Индусские ортодоксальные мыслители и европейские индианисты могли сказать, — и они это говорили, — что такое предприятие не могло не быть сопряжено с риском изменить подлинный узор древних тысячелетних ковров. Но Вивекананда не считал, что это так; он, наоборот, утверждал, что таким образом он яснее выделит их мощные линии, прикрытые искажающими их вышивками, их первоначальную и глубокую сущность. Он много раз высказывался по этому поводу[122].
В сущности, для таких умов религия никогда не является установленной раз навсегда, в виде каких бы то ни было текстов, в каких бы то ни было формах. Она идет вперед. Если она остановится хотя на один момент, она умирает. Его универсалистский идеал всегда находится в движении. Он должен быть оплодотворен постоянным единством Востока и Запада, с тем, чтобы оба они не застыли на определенной доктрине и в определенной точке времени, а были живыми и шли вперед. Одна из задач Vedanta Society: следить за тем, чтобы путем постоянного взаимного обмена людьми и идеями кровообращение мысли было правильно и омывало все тело человечества…
VI. Встреча Индии с Европой
Под сухим и блестящим небом Нью-Йорка, в этой наэлектризованной атмосфере, на этой лихорадочно деятельной земле, дух действия Вивекананды горел подобно факелу. Он сжигал сам себя. Расход сил в мысли, в писаниях, в страстном слове серьезно отзывался на его здоровье. Когда он выходил из этой толпы, в которую вдыхал свой просветленный дух[123], он хотел бы "забиться в дальний угол и там умереть". Его столь короткая жизнь, уже подточенная болезнью, от которой он и погиб, была отмечена с тех пор раной от этих излишеств мысли. Он никогда не мог от этого оправиться[124]. Около этого времени он уже видел приближение смерти. Ему случалось говорить:
"Мой день кончен".
Но игра захватывала его снова, так же как героизм его миссии.
Можно было думать, что поездка в Европу развлечет его. Но куда бы он ни ехал, для него это всегда значило — расходовать себя. Он трижды побывал в Англии[125]: с 10 сентября по конец ноября 1895-го, с апреля по июль 1896-го, с октября по 16 ноября 1896 года.
Впечатление от Англии было у него еще глубже и еще неожиданнее, чем от Америки.
Конечно, ему не приходилось жаловаться на нее. Несмотря на враждебные выпады, на которые он мог натолкнуться, и на Ярмарку Тщеславия, от которой ему приходилось себя защищать, он нашел там самые нежные симпатии[126], самую самоотверженную помощь и землю, еще девственную, которую только и оставалось засеять.
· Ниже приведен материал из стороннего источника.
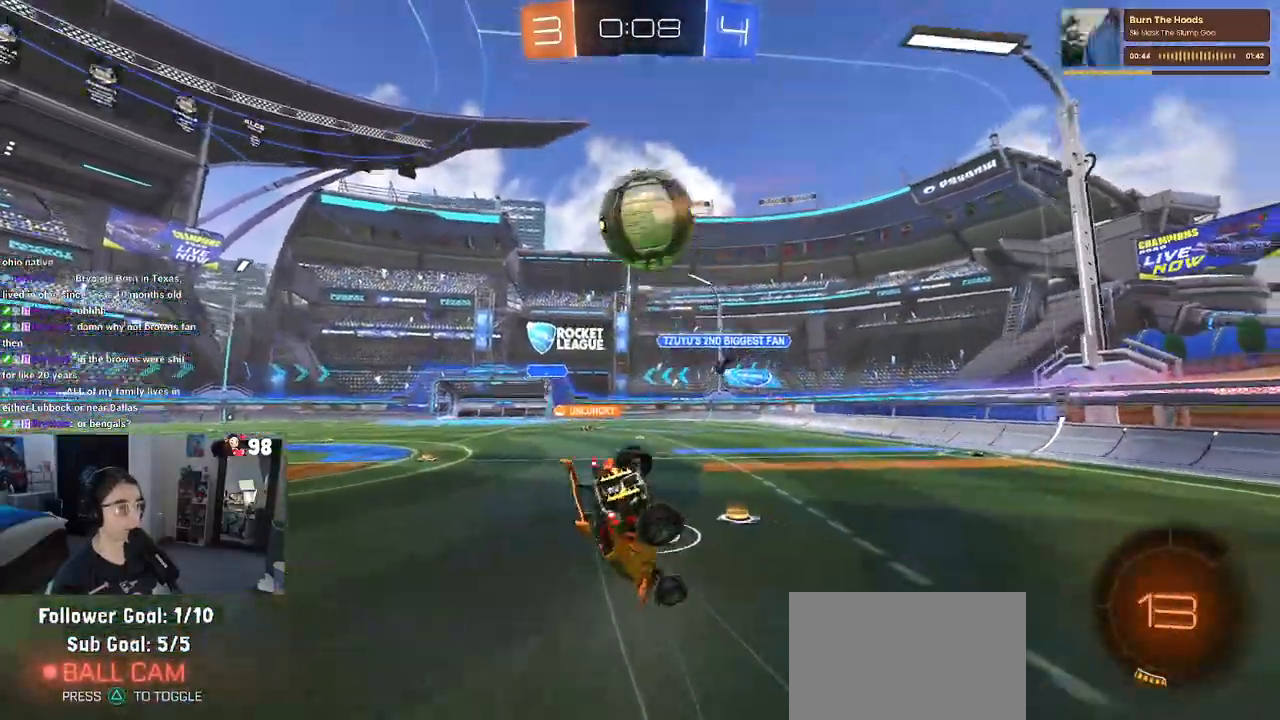
{"buttons": ["SQUARE", "R2"], "left_stick": "down-left", "right_stick": "center", "events": [[117, "left_stick", "down-left"], [167, "SQUARE", "down"]]}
Но с первых же шагов на Старом континенте он почувствовал совсем иное направление интеллекта. Здесь это уже не было жадное и варварское стремление молодого народа переоценить свою волю, которое заставляло его броситься на йогу, проповедовавшую энергию, — раджа-йогу, чтобы, искажая ее, требовать от нее детских, нездоровых, тайных рецептов для покорения мира. Здесь это была тысячелетняя работа ума, который, изучая Индию, шел прямо к тому, что было наиболее существенно и для адвайтиста Вивекананды, — к методам познания, к джнана-йоге, и который не нуждался в особых объяснениях и прохождении приготовительного класса для ее понимания, а судил со знанием и уверенностью.
Хотя в Соединенных Штатах Вивекананда встречался с некоторыми высокообразованными людьми, как профессор Райт, философ Вильям Джемс[127] и великий электрофизик Николай Тесла, проявившими к нему дружеский интерес[128], но они были в области индусского метафизического размышления по большей части учениками, которым предстояло еще все изучить, как и дипломированным философам Гарварда[129].
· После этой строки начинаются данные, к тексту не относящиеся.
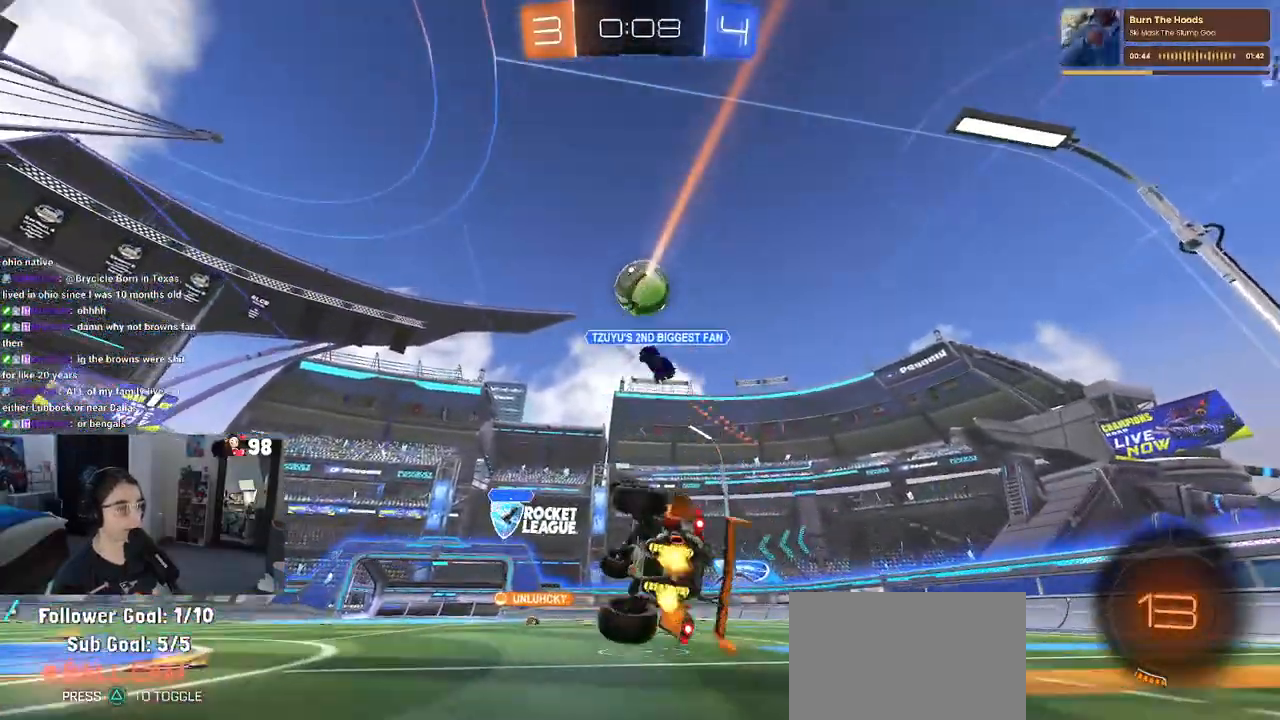
{"buttons": ["R2"], "left_stick": "center", "right_stick": "center", "events": [[150, "left_stick", "center"], [183, "SQUARE", "up"], [233, "left_stick", "right"], [450, "left_stick", "center"]]}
В Европе Вивекананде предстояло померяться с такими авторитетами индологии, как Макс Мюллер и Пауль Дейссен. Величие философской и филологической науки Запада открылось ему в своем терпеливом гении и своей неподкупной честности. Он был растроган ею до глубины души, и никто с такой любовью и почтением не отдал ей должное перед индийским народом, не знавшим ее, как и Вивекананда не знал до этих пор.
Открытие Англии потрясло его не только этим. Он шел сюда как враг. И он оказался покоренным. С самого возвращения в Индию он громко заявил об этом, со своей чудесной прямотой.
"Никто никогда не высаживался на берег Англии с большей ненавистью в сердце против целого народа, чем моя ненависть против англичан… Никто из вас не любит английский народ так, как я его люблю сейчас…"
И в письме из Англии к одной из американских учениц (8 октября 1896 года):
"Мои представления об англичанах претерпели революцию"[130]. Он открыл "нацию героев: настоящие кшатрии!..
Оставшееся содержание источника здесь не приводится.